§ Directive: Copy out everything in the data below, from the line containing "23 September, 1879" down to the line containing "## Military band", with both of those lines included and nothing changed.

· · · · · · ·

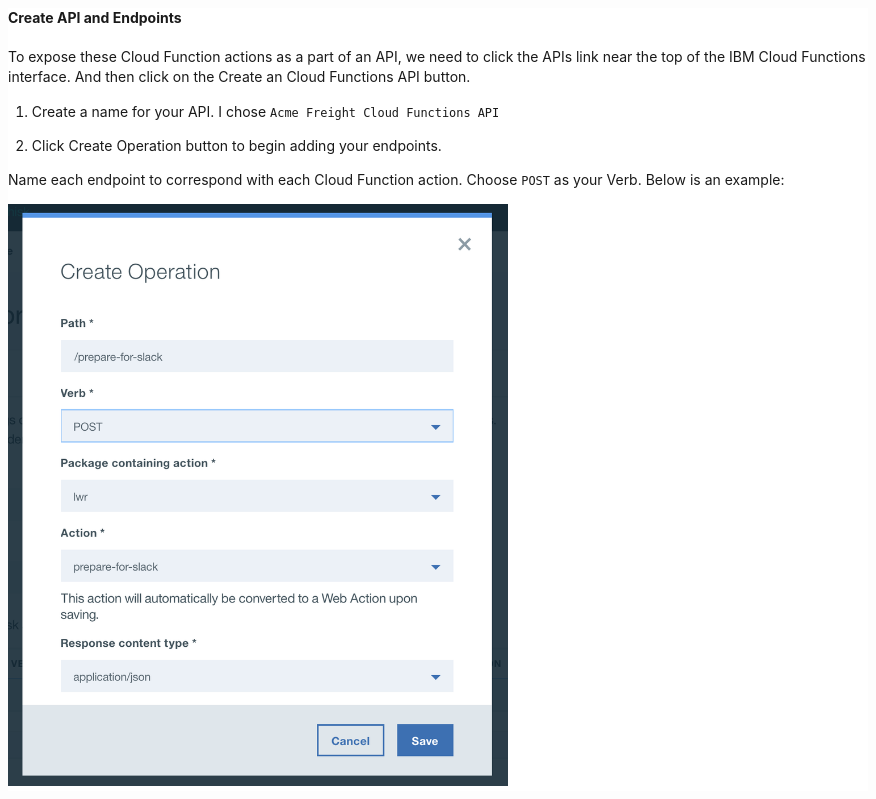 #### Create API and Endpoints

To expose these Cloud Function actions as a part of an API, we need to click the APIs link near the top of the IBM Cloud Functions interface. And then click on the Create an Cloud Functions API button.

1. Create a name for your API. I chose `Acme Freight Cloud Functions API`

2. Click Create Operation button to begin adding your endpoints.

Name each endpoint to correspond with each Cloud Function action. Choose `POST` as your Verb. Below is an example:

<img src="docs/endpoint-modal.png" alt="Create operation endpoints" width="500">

· · · · · · ·

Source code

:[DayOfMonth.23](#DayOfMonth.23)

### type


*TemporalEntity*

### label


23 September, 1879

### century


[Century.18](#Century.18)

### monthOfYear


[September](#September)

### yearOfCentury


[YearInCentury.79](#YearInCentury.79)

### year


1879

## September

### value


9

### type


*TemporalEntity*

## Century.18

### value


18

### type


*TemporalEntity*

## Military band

· · · · · · ·

§ Answer section:
23 September, 1879

### century


[Century.18](#Century.18)

### monthOfYear


[September](#September)

### yearOfCentury


[YearInCentury.79](#YearInCentury.79)

### year


1879

## September

### value


9

### type


*TemporalEntity*

## Century.18

### value


18

### type


*TemporalEntity*

## Military band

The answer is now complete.